An encoding of array verification problems into array-free Horn clauses

TL;DR

This paper introduces a novel method for verifying array properties by encoding array verification problems into array-free Horn clauses, enabling the use of existing solvers for safety verification.

Contribution

It presents a new encoding technique that transforms array verification into scalar Horn clause problems, avoiding the need for new abstract domains or interpolation methods.

Findings

Successfully verified the functional correctness of selection sort.

The encoding produces nonlinear Horn problems with tree unfoldings.

The approach leverages existing Horn clause solvers for array verification.

Abstract

Automatically verifying safety properties of programs is hard, and it is even harder if the program acts upon arrays or other forms of maps.
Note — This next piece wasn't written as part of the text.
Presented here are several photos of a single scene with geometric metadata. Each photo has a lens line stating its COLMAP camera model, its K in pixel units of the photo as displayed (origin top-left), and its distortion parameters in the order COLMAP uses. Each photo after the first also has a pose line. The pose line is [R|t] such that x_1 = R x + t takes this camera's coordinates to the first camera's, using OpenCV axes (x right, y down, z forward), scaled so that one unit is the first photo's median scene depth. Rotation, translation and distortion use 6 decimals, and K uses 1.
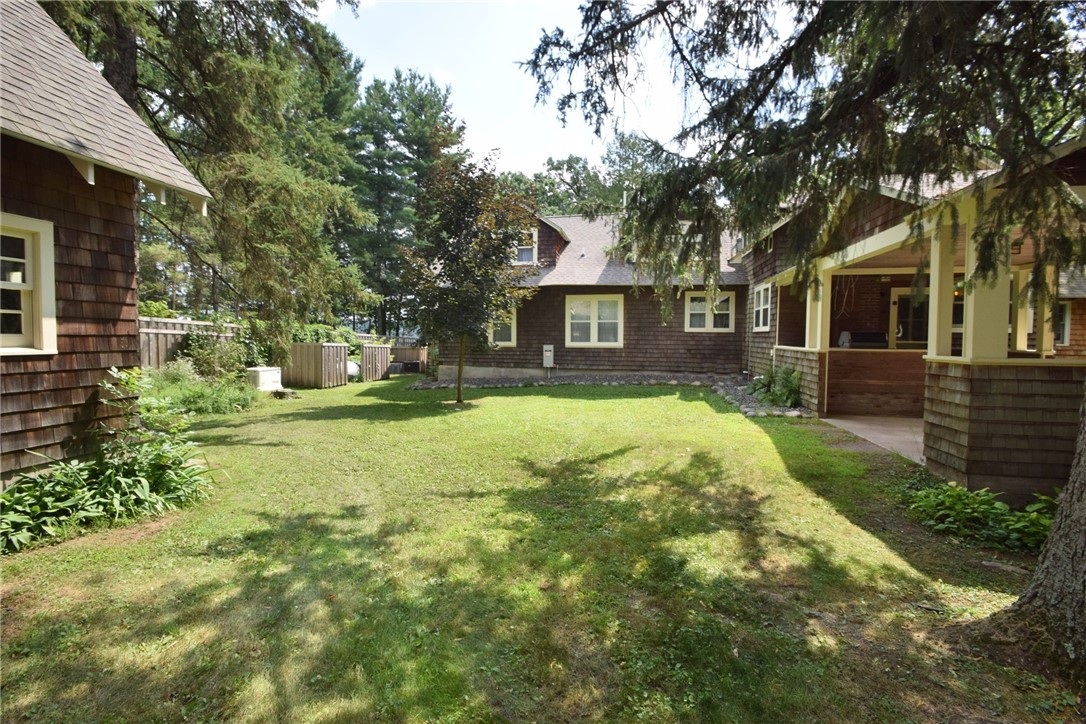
lens RADIAL K [[480.0, 0, 541.7], [0, 480.0, 357.4], [0, 0, 1]] dist [0.000573, -0.000041]
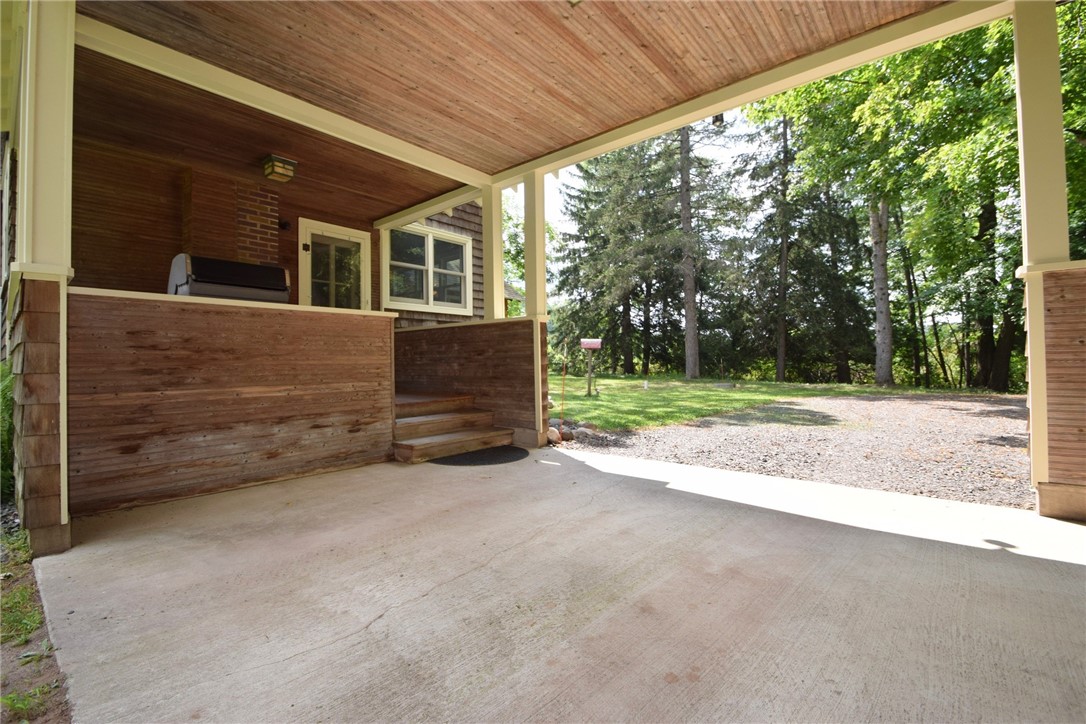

Many approaches exist for verifying programs operating upon Boolean and integer values (e.g. abstract interpretation, counterexample-guided abstraction refinement using interpolants), but transposing them to array properties has been fraught with difficulties.In contrast to most preceding approaches, we do not introduce a new abstract domain or a new interpolation procedure for arrays. Instead, we generate an abstraction as a scalar problem and feed it to a preexisting solver, with tunable precision.Our transformed problem is expressed using Horn clauses, a common format with clear and unambiguous logical semantics for verification problems. An important characteristic of our encoding is that it creates a nonlinear Horn problem, with tree unfoldings, even though following "flatly" the control-graph structure ordinarily yields a linear Horn problem, with linear unfoldings. That is, our encoding cannot be expressed by an encoding into another control-flow graph problem, and truly leverages the capacity of the Horn clause format.We illustrate our approach with a completely automated proof of the functional correctness of selection sort.